> Your assignment: Return all lines from the listing below that include the word "Turriga".

> Provided information:
== Segment start ==

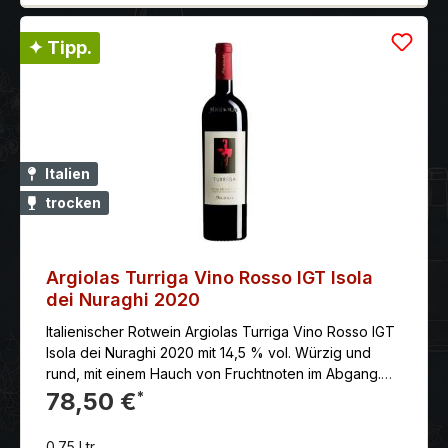
✦ Tipp.
Italien
trocken
Argiolas Turriga Vino Rosso IGT Isola
dei Nuraghi 2020
Italienischer Rotwein Argiolas Turriga Vino Rosso IGT
Isola dei Nuraghi 2020 mit 14,5 % vol. Würzig und
rund, mit einem Hauch von Fruchtnoten im Abgang.
Der Argiolas Turriga Vino Rosso IGT Isola dei Nuraghi
78,50 €
*
2020 ist ein komplexer, kraftvoller und eleganter
Rotwein von hoher Qualität ist, der die einzigartigen
0.75 Ltr.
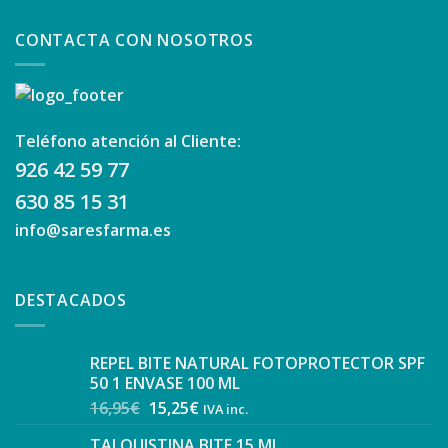
CONTACTA CON NOSOTROS
Teléfono atención al Cliente:
926 42 59 77
630 85 15 31
info@saresfarma.es
DESTACADOS
REPEL BITE NATURAL FOTOPROTECTOR SPF
50 1 ENVASE 100 ML
16,95
€
15,25
€
IVA inc.
TALQUISTINA BITE 15 ML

== Segment end ==

> Answer for this exercise:
Argiolas Turriga Vino Rosso IGT Isola
Italienischer Rotwein Argiolas Turriga Vino Rosso IGT
Der Argiolas Turriga Vino Rosso IGT Isola dei Nuraghi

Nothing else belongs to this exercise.